Darstellung eines einbeinigen Piraten mit Papagei auf der Schulter.
Long John Silver wurde zum Archetypen des charismatischen Piraten.© picture-alliance / Mary Evans Picture Library
Nur wenige Jahre später trieb Stevenson diese Ambivalenz auf die Spitze, mit seinerSchauernovelle "Der seltsame Fall des Dr. Jekyll und Mr. Hyde". Auch die Geschichte über den Wissenschaftler, der einen Trank entwickelt, mit dessen Hilfe er sich in sein bösartiges alter ego verwandeln kann, war direkt ein großer Erfolg. Die spannende Parabel thematisiert die Zerrissenheit des Menschen zwischen seinen Moralvorstellungen und seinen Trieben und gilt heute als der literarische Inbegriff einer multiplen Persönlichkeit.

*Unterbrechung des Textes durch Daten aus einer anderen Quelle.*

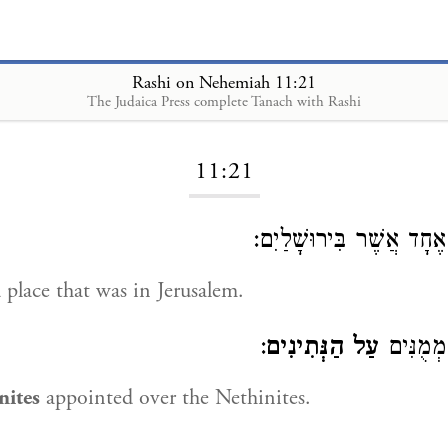
Rashi on Nehemiah 11:21
The Judaica Press complete Tanach with Rashi
Loading...
11:21
ֶחָד אֲשֶׁר בִּירוּשָׁלַיִם
 place that was in Jerusalem.
:
עַל הַנְּתִינִים
ְמֻנִּים
nites
appointed over the Nethinites.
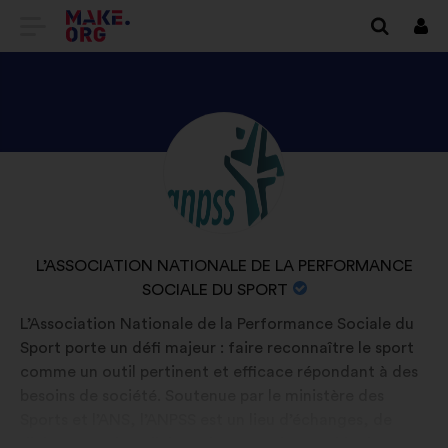
VAI
Conn
ALLA
HOME
PAGE
SCOPRI
Biografia:
DI
IL
MAKE.ORG
PROFILO
DI
NOME
L’ASSOCIATION NATIONALE DE LA PERFORMANCE
L’ASSOCIATION
DELL'ORGANIZZAZIONE:
SOCIALE DU SPORT
NATIONALE
L’Association Nationale de la Performance Sociale du
DE
Sport porte un défi majeur : faire reconnaître le sport
LA
comme un outil pertinent et efficace répondant à des
PERFORMANCE
besoins de société. Soutenue par le ministère des
Sports et l’ANS, l’ANPSS est un lieu d’échanges, de
SOCIALE
dialogue et de collaboration entre l’ensemble des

Eine Illustration mit der Übrschrift "Dr. Jekyll & Mr. Hyde" zeigt zwei Männer und eine weitere, gruselige Figur.
Eine zeitgenössische Illustration von "Dr. Jekyll und Mr. Hyde". © picture alliance / Bildagentur-online / UIG

Am Ziel seiner Reise

Nach einer zweijährigen Reise durch die Südsee mit einem Aufenthalt in Australien fand Stevenson endlich seinen Traumort: die Insel Samoa. 1890 siedelte er mit seiner Familie endgültig dorthin über. Nur kurze Zeit später brach dort ein Bürgerkrieg aus. Stevenson versuchte, zwischen den Konfliktparteien zu vermitteln. Aber die weißen Kolonialherren schürten die Auseinandersetzungen und führten eine Schmutzkampagne gegen Stevenson.

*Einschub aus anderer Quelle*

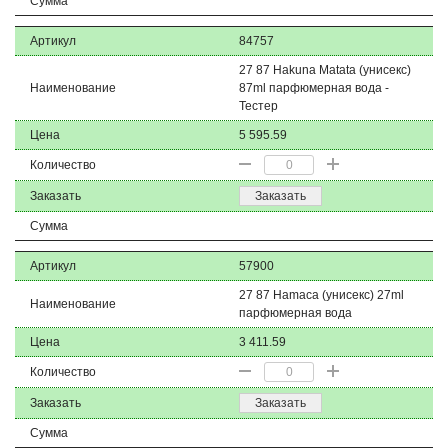
Сумма
Артикул
84757
27 87 Hakuna Matata (унисекс)
Наименование
87ml парфюмерная вода -
Тестер
Цена
5 595.59
Количество
Заказать
Заказать
Сумма
Артикул
57900
27 87 Hamaca (унисекс) 27ml
Наименование
парфюмерная вода
Цена
3 411.59
Количество
Заказать
Заказать
Сумма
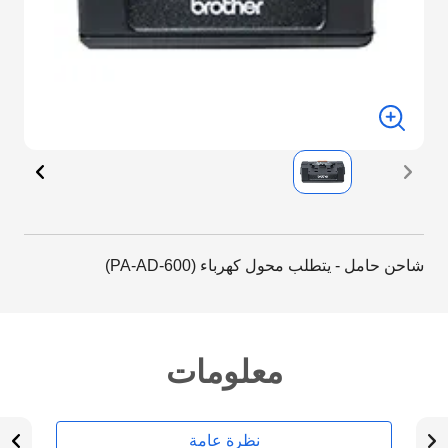
شاحن حامل - يتطلب محول كهرباء (PA-AD-600)
معلومات
نظرة عامة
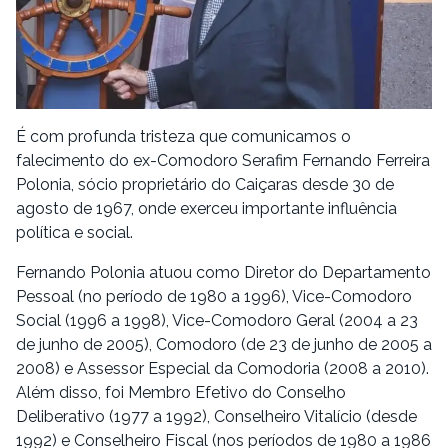
É com profunda tristeza que comunicamos o
falecimento do ex-Comodoro Serafim Fernando Ferreira
Polonia, sócio proprietário do Caiçaras desde 30 de
agosto de 1967, onde exerceu importante influência
política e social.
Fernando Polonia atuou como Diretor do Departamento
Pessoal (no período de 1980 a 1996), Vice-Comodoro
Social (1996 a 1998), Vice-Comodoro Geral (2004 a 23
de junho de 2005), Comodoro (de 23 de junho de 2005 a
2008) e Assessor Especial da Comodoria (2008 a 2010).
Além disso, foi Membro Efetivo do Conselho
Deliberativo (1977 a 1992), Conselheiro Vitalício (desde
1992) e Conselheiro Fiscal (nos períodos de 1980 a 1986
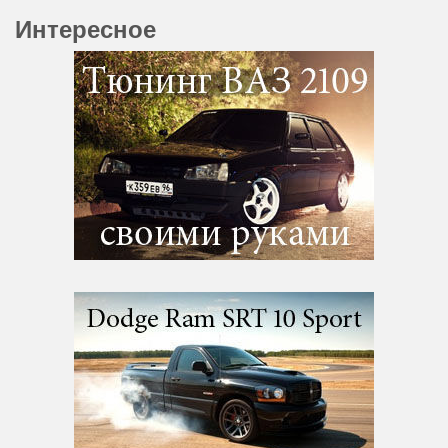
Интересное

Seine Frau Fanny berichtet, wie ihr Mann in dieser Zeit immer wieder von seiner Arbeit abgehalten wurde. Verschiedene Kriegsparteien suchten Zuflucht bei den Stevensons, Häuptlinge fragten um Rat. Stevenson ritt oft durch den Urwald, um Verwundete zu versorgen. Mitten in diesem letzten großen Abenteuer starb er plötzlich mit nur 44 Jahren. Am 3. Dezember 1894 fiel Stevenson auf der Veranda seines Hauses um und war tot. Die Diagnose: Hirnblutung.
Eine europäisch aussehende Familie zusammen mit samoanischen Ureinwohnern auf einer Veranda.
Robert Louis Stevenson (Mitte, sitzend) mit seiner Familie auf seinem Anwesen in Vailima, Samoa.© picture-alliance / Mary Evans Picture Library
Bis zum Schluss war er seiner großen Leidenschaft gefolgt und hatte an einem Roman und Gedichten gearbeitet. Bei seinem Tod hinterließ Stevenson unter anderem eine Sammlung von 44 Gedichten mit dem Titel "Songs of Travel". Neun dieser Reiselieder vertonte Ralph Vaughan Williams zwischen 1901 und 1904 zu einem Liederzyklus, der heute zu den beliebtesten des englischen Repertoires zählt.
In einem Brief an den schottischen Pädagogen John Meiklejohn schrieb Robert Louis Stevenson einmal: "Geschichten sind es, die wir wollen, nicht die hohe poetische Kunst, die die Welt darstellt. Wir wollen unerhörte Begebenheiten, Spannung, Handlung." Diesem Prinzip ist Stevenson in all seinen Werken treu geblieben, und sein anhaltender Erfolg gibt ihm Recht: Seine Romane und Erzählungen werden bis heute immer wieder neu aufgelegt und übersetzt.